Given records section start
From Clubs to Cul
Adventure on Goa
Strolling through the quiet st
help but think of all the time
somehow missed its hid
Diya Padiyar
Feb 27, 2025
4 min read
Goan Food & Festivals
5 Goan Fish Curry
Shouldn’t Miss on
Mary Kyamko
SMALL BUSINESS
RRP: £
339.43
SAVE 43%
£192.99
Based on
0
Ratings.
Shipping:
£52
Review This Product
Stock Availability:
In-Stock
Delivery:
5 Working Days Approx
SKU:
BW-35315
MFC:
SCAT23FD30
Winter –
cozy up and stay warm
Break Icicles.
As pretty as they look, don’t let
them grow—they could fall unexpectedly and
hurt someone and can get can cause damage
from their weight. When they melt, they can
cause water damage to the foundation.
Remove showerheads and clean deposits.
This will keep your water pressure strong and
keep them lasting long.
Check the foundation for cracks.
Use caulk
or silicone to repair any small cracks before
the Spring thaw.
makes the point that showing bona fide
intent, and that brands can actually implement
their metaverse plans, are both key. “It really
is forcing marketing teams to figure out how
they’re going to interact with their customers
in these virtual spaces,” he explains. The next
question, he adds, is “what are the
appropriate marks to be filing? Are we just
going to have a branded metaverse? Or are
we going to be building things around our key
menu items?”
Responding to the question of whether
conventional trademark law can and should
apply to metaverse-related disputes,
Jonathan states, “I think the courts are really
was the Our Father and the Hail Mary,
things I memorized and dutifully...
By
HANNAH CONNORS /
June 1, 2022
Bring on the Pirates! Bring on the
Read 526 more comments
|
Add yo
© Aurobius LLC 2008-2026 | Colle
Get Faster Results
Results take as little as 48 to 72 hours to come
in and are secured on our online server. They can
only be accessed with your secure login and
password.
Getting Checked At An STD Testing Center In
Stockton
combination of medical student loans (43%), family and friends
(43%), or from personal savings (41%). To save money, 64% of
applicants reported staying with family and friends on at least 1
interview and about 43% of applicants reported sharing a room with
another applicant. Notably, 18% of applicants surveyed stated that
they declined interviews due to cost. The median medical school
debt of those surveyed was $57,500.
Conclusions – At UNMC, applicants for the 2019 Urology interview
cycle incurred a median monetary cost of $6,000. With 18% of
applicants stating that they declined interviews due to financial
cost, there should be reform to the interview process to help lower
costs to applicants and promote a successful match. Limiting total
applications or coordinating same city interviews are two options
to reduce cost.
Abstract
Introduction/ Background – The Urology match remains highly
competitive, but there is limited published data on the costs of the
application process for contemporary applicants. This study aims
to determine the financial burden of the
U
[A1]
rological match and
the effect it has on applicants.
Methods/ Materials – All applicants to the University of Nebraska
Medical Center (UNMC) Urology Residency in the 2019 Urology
Given records section end
[The task]: Report the number of lines in the listing above that include the word "your", and nothing else.

[Exercise answer]: 2